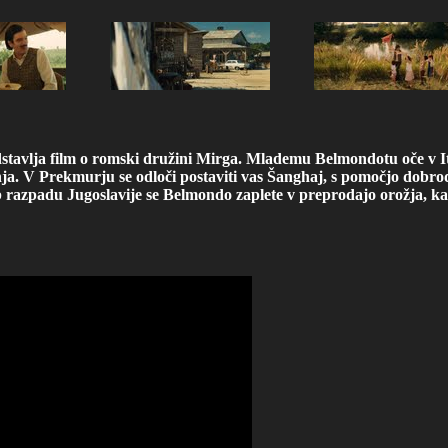
redstavlja film o romski družini Mirga. Mlademu Belmondotu oče v I
enja. V Prekmurju se odloči postaviti vas Šanghaj, s pomočjo dobro
ob razpadu Jugoslavije se Belmondo zaplete v preprodajo orožja, ka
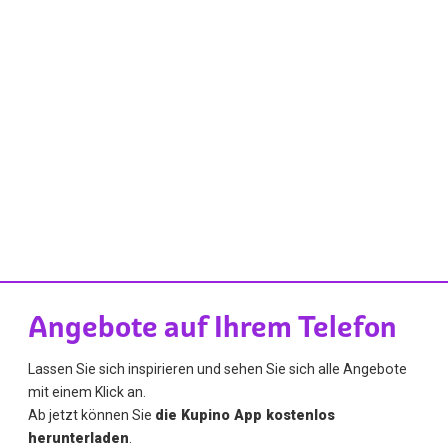
Angebote auf Ihrem Telefon
Lassen Sie sich inspirieren und sehen Sie sich alle Angebote
mit einem Klick an.
Ab jetzt können Sie
die Kupino App kostenlos
herunterladen
.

****

== What is needed ==
Edit the text of the entries above, replacing each "Angebote" with "Aktionen" and leaving everything else unchanged; omit the pictures from the result.

== Exercise solution ==
redstavlja film o romski družini Mirga. Mlademu Belmondotu oče v I
enja. V Prekmurju se odloči postaviti vas Šanghaj, s pomočjo dobro
ob razpadu Jugoslavije se Belmondo zaplete v preprodajo orožja, ka
Aktionen auf Ihrem Telefon
Lassen Sie sich inspirieren und sehen Sie sich alle Aktionen
mit einem Klick an.
Ab jetzt können Sie
die Kupino App kostenlos
herunterladen
.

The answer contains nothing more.